Ce phénomène est amplifié par les personnalités radicalement antagonistes des deux candidats restés en lice. D’un côté, un homme qui croit au raisonnement rationnel pour s’imposer, de l’autre une femme qui ne rechigne pas à emprunter aux nouveaux ressorts de la trumpisation et laisse médusés ses interlocuteurs devant le culot de ses affirmations à l’emporte-pièce. Comment s’étonner alors d’une campagne qui a atteint des points culminants dans la manipulation des faits, dans les rumeurs et la brutalité des faits alternatifs ? « Une campagne à bobards toutes » titrait récemment Libération.

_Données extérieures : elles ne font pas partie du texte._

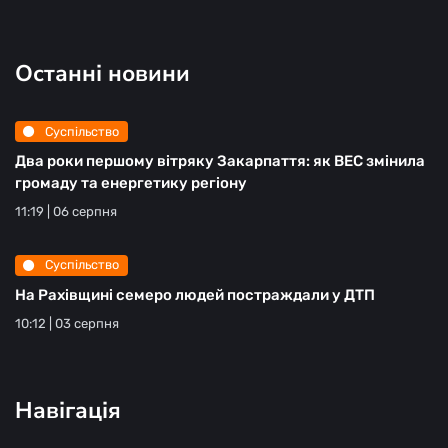
Останні новини
Суспільство
Два роки першому вітряку Закарпаття: як ВЕС змінила
громаду та енергетику регіону
11:19 | 06 серпня
Суспільство
На Рахівщині семеро людей постраждали у ДТП
10:12 | 03 серпня
Навігація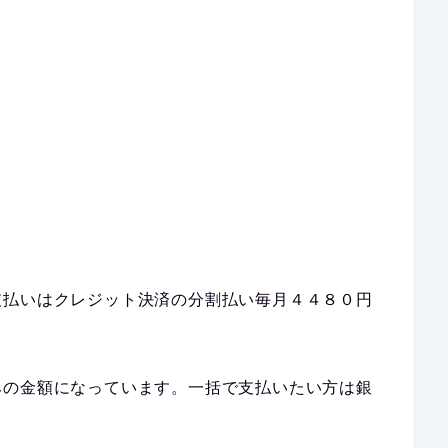
支払いはクレジット決済の分割払い毎月４４８０円
みの金額
になっています。一括で支払いたい方は銀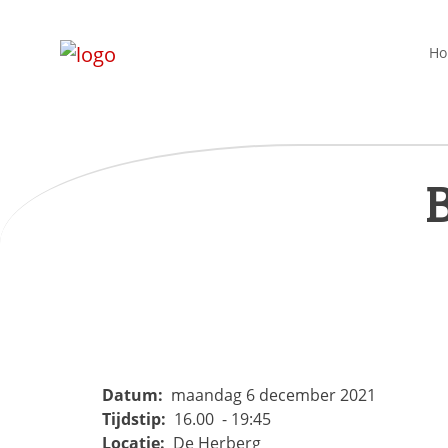
H
B
Datum:
maandag 6 december 2021
Tijdstip:
16.00 - 19:45
Locatie:
De Herberg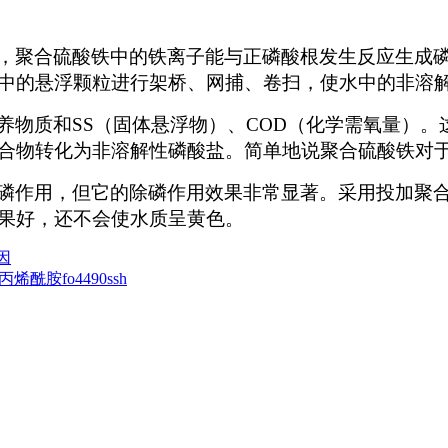
，聚合硫酸铁中的铁离子能与正磷酸根发生反应生成
中的悬浮颗粒进行架桥、网捕、卷扫，使水中的非溶
养物质和
SS
（固体悬浮物）、
COD
（化学需氧量）。
合物转化为非溶解性磷酸盐。简单地说聚合硫酸铁对
磷作用，但它的除磷作用效果非常显著。采用投加聚
果好，还不会使水质呈黄色。
因
酰胺fo4490ssh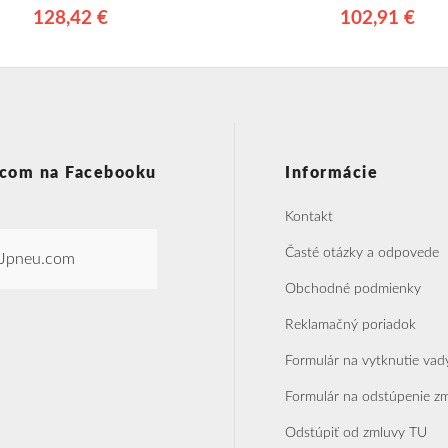
128,42 €
102,91 €
com na Facebooku
Informácie
Kontakt
Časté otázky a odpovede
Jpneu.com
Obchodné podmienky
Reklamačný poriadok
Formulár na vytknutie vad
Formulár na odstúpenie z
Odstúpiť od zmluvy TU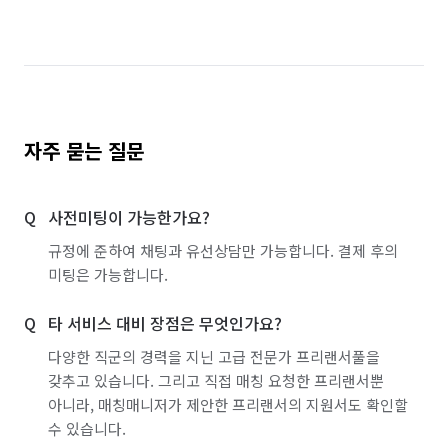
서울 강서구
서울 관악구
서울 광진구
서울 구로구
서울 금천구
서울 노원구
서울 도봉구
서울 동대문구
서울 동작구
서울 마포구
서울 서대문구
서울 서초구
자주 묻는 질문
서울 성동구
서울 성북구
서울 송파구
사전미팅이 가능한가요?
서울 양천구
서울 영등포구
서울 용산구
규정에 준하여 채팅과 유선상담만 가능합니다. 결제 후의
서울 은평구
서울 종로구
서울 중구
미팅은 가능합니다.
서울 중랑구
인천 계양구
인천 남동구
타 서비스 대비 장점은 무엇인가요?
인천 부평구
인천 연수구
경기 부천시 소사구
다양한 직군의 경력을 지닌 고급 전문가 프리랜서풀을
갖추고 있습니다. 그리고 직접 매칭 요청한 프리랜서뿐
경기 화성시 동탄구
경기 화성시 효행구
아니라, 매칭매니저가 제안한 프리랜서의 지원서도 확인할
수 있습니다.
경기 화성시 만세구
경기 화성시 병점구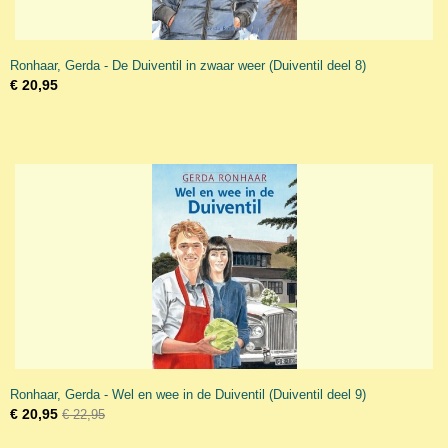
Ronhaar, Gerda - De Duiventil in zwaar weer (Duiventil deel 8)
€ 20,95
Ronhaar, Gerda - Wel en wee in de Duiventil (Duiventil deel 9)
€ 20,95
€ 22,95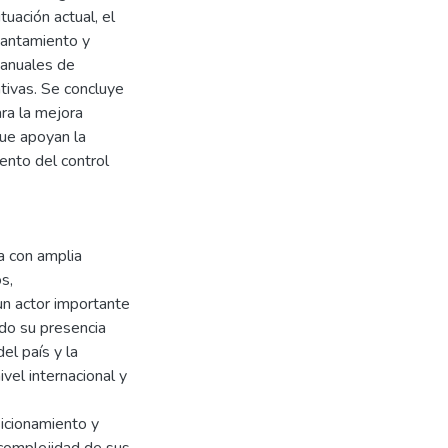
tuación actual, el
vantamiento y
manuales de
tivas. Se concluye
ra la mejora
que apoyan la
iento del control
 con amplia
s,
n actor importante
ido su presencia
el país y la
ivel internacional y
sicionamiento y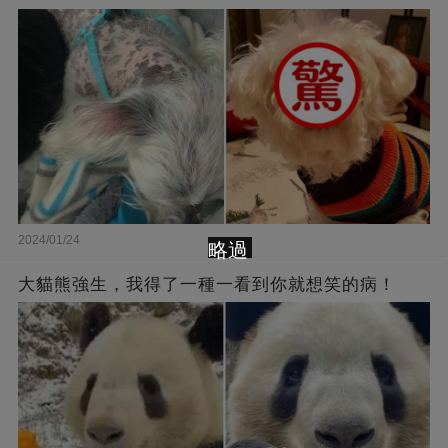
2024/01/24
略過
大貓熊強生，我得了一種一看到你就想笑的病！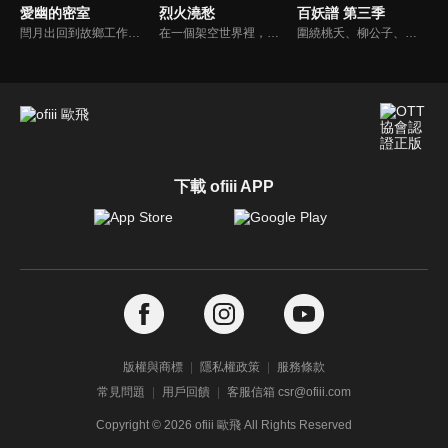
愛幽的密室
烈火澆愁
百妖譜 第三季
閆月出回到故鄉工作，在入職的公司裡認識了新的朋友，在一次進入XY密室館遊玩密室遊戲後，他發現自己被密室館的老闆許愛幽所吸引。然而，這卻是他陷入一個又一個詭異密室幻境的開始。與此同時，隨著閆月出與許愛幽的接觸，越來越多的事件接連發生在閆月出的身邊，這些事件甚至將他的朋友也捲入其中。
在一個架空世界裡，有一小群存在著“特殊能力”的人。他們不會在普通人面前暴露自己，並通過一個自治組織——異控中心，對各種特能造成的非自然事件進行管理，維護社會秩序。然而隨著時間流逝，特能人之間也出現了立場分化。有人想要守護和平，有人想利用特能攫取私利。矛盾，一觸即發。
圍繞桃夭、柳公子、磨牙一行在京師的遊歷。無論是桃夭與丁三四的互動，還是老張帶給柳公子跨越人生和廚藝的指點，亦或是磨牙面對傒囊時的左右為難，都讓一行人各自獲得新的成長。而同時，封無樂，陳白水等人也獲得各自的救贖，或許人生旅途就是這般互相影響，五味雜陳。
下載 ofiii APP
版權與商標
隱私權政策
服務條款
常見問題
用戶回饋
客服信箱 csr@ofiii.com
Copyright ©
2026
ofiii 歐飛 All Rights Reserved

Dans l’ère de la post-vérité, le mensonge, tenu pour une simple et acceptable figure de rhétorique, serait même admis comme une manière habile et efficace de communiquer. Raconter un beau bobard équivaudrait à employer une jolie métaphore, pour bien faire passer son message. Qu’importe la vérité.
 
L’universitaire Charles Hadji souligne que le discours politique qui se complaît dans la post-vérité joue sur les émotions et les passions. Or, dit-il, celles-ci sont bien le premier moteur de la vie politique. « Le discours raisonnable n’a guère de puissance propre pour mobiliser les citoyens. Pour faire vivre la démocratie, il faut mobiliser les passions. Car une part de rêve est nécessaire au « peuple » pour qu’il s’approprie un projet, et le rende vivant. Certes, le rêve nous installe dans la fiction. Mais Raffaele Simone a montré, dans son ouvrage ‘Si la démocratie fait faillite’, que les citoyens vivant en démocratie ont besoin de tenir pour vraies certaines fictions, s’inscrivant dans une mythologie, laquelle constitue l’un des piliers fondamentaux de la démocratie. »
 
Ainsi, les fables seraient plus appréciées que les faits. Le mensonge aurait plus d’efficacité que la dure et austère vérité. Dès lors, pourquoi tenir rigueur aux auteurs de mensonges ou de propos outranciers ? Non seulement on considère leurs excès comme faisant partie du débat politique « normal », mais, en plus, on croit leurs mensonges. Et non seulement on y croit, mais aussi on les propage. Les réseaux sociaux sont devenus une caisse de résonnance de la post-vérité. Ceux qui relaient une fausse information, un mensonge ou une calomnie ne le font pas nécessairement par pure conviction mais pour signaler leur position. La contre-vérité diffusée sur les réseaux sociaux importe peu, ce qui importe c’est le signal social, les opinions sous-entendues qui sont véhiculées. C’est ainsi que se propagent les sombres rumeurs, les théories du complot, les calomnies les plus viles.
 
Ainsi se façonne la politique moderne :  la bataille d’arguments est privilégiée par rapport à l’établissement d’une plus grande vérité sur une question donnée. Rien d’étonnant alors à ce que l’on assiste à des confrontations sans assises factuelles, à l’émission de messages trompeurs, tronqués, faussés. Peu importe. Ce qui compte désormais, puisque la vérité est relative, c’est d’asséner la sienne. Il n’y a aucun mal à cela, aucune infraction à l’« honnêteté » ou la droiture. Toutes les méthodes deviennent acceptables pour gagner un combat et surtout une élection. Mettre en doute la réalité du réchauffement climatique contre l’avis de milliers de scientifiques du monde entier ne pose aucun problème. Cela n’empêche nullement Donald Trump de gagner les élections. Affirmer comme l’a fait Marine Le Pen sur TF1 lundi dernier que les chiffres de l’Insee mentent, égrener des statistiques trompeuses sur l’immigration, prétendre que les attentats terroristes n’auraient pu avoir lieu si elle était au pouvoir, toute une série d’assertions, déroulées comme un rouleau compresseur, sans que la plus simple indignation ne puisse s’y opposer. Une stratégie bien huilée pour qui sait que la vérité est devenue superflue pour battre ses rivaux.
 
Les deux phénomènes conjugués – abstention différentielle et trumpisation du discours politique – font de cette campagne une concentration de forces incontrôlées, incontrôlables, imprévisibles. Des forces qui emboutissent des masses d’opinions malléables avec des effets que l’on ne peut plus anticiper.